Park and memorial in Washington, D.C., U.S.

Francis Scott Key Memorial is a park and memorial located in the Georgetown neighborhood of Washington, D.C., at the intersection of 34th and M Streets, NW. Established in 1993, this 0.77 acre (3,104 m²) site is administered by the National Park Service as a part of Rock Creek Park, but is not contiguous with that park. Situated adjacent to the northeast corner of the Francis Scott Key Bridge, the park abuts to Chesapeake and Ohio Canal Towpath.

== History ==
At the time of the establishment of Washington, D.C., Francis Scott Key Park was located within the existing municipality of Georgetown in Montgomery County, Maryland. The land was acquired by the National Capital Park Commission pursuant to the Capper-Crampton Act of May 29, 1930.
The park was dedicated to Francis Scott Key, author of "The Star-Spangled Banner", and donated by the Francis Scott Key Foundation to the National Park Service in 1993.

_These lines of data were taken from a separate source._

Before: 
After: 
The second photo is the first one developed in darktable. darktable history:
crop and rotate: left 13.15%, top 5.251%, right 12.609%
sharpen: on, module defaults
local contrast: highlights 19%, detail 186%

==Landmarks and features==
At the center of the park is a brownstone brick plaza covered by a limestone pergola draped in wisteria. The centerpiece is a bronze bust of Francis Scott Key by sculptor Betty Mailhouse Dunston. To the sides are interpretative signs. Within the park flies a 15-star, 15-stripe replica of the flag that flew over Fort McHenry when Key wrote "The Star-Spangled Banner".